İşte gözümüzün gönlümüzün de açıldığı yer oralarıydı. Hoş bir tablo gözler önüne seriliyordu. Çal Dağı, ardı arkasına yağan karla ak duvaklı bir gelin görünüme bürünmüştü.
Geçen haftaki yazımda sözünü ettiğim “Doktor Jivago” adlı romanın, öne çıkan bir bölümünde, roman kahramanlarının, karmaşa içindeki ülkenin başketinden, bir yolunu bularak çıkıp uzun bir tren yolculuğu ile bin bir güçlük içinde ancak ulaşabildikleri, ıssızlığın ortasındaki karlara bürünmüş çiftlik olan “Varikino” adlı yer aklıma gelmedi değil.
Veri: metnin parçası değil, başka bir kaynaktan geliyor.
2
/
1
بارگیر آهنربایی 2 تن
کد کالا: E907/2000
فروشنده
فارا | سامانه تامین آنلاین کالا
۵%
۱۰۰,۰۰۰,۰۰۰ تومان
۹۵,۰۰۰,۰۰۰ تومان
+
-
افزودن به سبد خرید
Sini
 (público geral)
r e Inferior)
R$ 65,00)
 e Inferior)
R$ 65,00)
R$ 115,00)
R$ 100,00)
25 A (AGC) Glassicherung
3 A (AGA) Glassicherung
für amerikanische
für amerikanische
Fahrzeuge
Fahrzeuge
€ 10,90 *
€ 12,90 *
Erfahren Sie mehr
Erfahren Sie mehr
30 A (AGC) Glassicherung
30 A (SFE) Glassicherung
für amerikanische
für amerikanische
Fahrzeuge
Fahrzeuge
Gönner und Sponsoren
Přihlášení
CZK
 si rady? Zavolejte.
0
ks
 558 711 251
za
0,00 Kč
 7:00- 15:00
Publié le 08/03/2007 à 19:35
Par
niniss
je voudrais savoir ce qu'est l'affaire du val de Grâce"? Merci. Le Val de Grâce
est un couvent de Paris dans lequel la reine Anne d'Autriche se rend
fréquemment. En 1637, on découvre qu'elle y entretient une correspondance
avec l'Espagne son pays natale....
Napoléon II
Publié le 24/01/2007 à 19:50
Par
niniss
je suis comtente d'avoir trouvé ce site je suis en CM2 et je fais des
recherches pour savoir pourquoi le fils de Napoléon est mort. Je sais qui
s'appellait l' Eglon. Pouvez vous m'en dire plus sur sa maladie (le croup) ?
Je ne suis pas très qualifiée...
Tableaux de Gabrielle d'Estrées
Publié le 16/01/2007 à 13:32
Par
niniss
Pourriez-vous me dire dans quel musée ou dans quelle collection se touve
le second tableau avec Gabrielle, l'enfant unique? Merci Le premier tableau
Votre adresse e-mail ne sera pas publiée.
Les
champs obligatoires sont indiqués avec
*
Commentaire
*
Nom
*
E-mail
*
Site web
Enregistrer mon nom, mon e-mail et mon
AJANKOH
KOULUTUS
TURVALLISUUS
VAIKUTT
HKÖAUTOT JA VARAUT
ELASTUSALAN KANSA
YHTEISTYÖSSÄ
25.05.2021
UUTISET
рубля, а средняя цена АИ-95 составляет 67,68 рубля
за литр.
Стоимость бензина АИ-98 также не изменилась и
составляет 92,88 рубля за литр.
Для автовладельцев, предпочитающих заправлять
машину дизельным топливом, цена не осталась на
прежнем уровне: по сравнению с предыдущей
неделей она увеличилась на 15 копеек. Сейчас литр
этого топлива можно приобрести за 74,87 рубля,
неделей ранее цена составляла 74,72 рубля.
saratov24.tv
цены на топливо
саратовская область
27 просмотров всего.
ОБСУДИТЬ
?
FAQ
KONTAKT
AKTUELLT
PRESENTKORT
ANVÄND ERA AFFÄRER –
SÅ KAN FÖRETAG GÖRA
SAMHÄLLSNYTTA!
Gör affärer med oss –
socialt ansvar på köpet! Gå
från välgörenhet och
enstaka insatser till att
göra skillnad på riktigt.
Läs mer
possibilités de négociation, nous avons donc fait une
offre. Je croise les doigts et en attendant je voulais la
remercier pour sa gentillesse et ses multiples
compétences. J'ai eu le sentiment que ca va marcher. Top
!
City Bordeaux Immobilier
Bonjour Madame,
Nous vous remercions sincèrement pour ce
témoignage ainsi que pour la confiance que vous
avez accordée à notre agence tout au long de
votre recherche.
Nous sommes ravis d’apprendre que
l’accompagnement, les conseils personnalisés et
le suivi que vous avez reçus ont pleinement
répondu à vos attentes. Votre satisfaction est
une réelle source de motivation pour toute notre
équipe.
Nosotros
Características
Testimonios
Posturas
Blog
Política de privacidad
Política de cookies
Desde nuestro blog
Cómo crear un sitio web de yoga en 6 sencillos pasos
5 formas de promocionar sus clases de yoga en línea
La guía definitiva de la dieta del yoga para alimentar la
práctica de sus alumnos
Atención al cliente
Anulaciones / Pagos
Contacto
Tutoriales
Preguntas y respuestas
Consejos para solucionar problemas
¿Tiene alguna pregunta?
Fethiye’de bazı yerlere ilgi duyup göz diktiğim olmuştu ama hiç bir yer, beni, burası kadar etkilememişti. Burası beni, deyim yerindeyse, sözcüğün tüm anlamıyla büyülemişti. Bir de kiralık olarak tutabilme olanağı bulunca çok mutlu olmuştuk. İleride burada yaşayacağımız ilginçliklerden de elbette söz ederim. Bu kez yazdıklarım bir giriş olsun. Daha önce de ad vermeden söz etmiştim(*).
Tuttuğumuz yerde ev sahipleriyle de buluştuk. Soba kurup ısındık. Yiyeceklerimizi yedik. Çevrede yürüyüş yaptık.
Geldiğimiz yol ayaza çekmeden dönelim dedik demesine de, o, gelirken gördüğümüz kar buluşmasına gelmiş Fethiyelileri Nif çıkışı sonrası göremeyince şaşırdık; ne çabuk çekilip gitmişler, dedik.
Oysa gerçek hiç de sandığımız gibi değilmiş; bir dönemeçte bütün onları önümüzde yolda bulduk. Aynı yönde iki sıra olmuşlardı. Geniş yolda aynı yönde üçüncü sıra bile oluştu; ben de peşlerine takıldım. Ne var ki sıra ilerlemiyordu. Kimse de duraklamanın neden olduğunu bilmiyordu. Üç çeyrek saatimiz, yavaş ilerleyen sıra ardında geçip gitmişti.
Öğrendik ki, yola çıkan Jandarma, kayganlaşan o meyilli ve dönemeçli yolda olası kazalar için önlem almış; araçları denetimli olarak salıyordu. Kendi haline bırakılacak sürücüler belki de onların düşündüğü gibi sıkıntılı durumlara düşeceklerdi.
Karla buluşmak güzel de olası kazalar için önlem de zorunlu. Biz de o alınmış önleme rast gelmiştik.
İyi haftalar.
_____________
Not: Belediye Başkanlığı’mızın 13 Ocak sabahı, Kordon Matisse‘de düzenlemiş olduğu “ Basın Çalışanları ve Köşe Yazarları Kahvaltısı” için hoşnutluğumu belirtiyor, bu buluşmaların arkasının da getirilmesini diliyorum.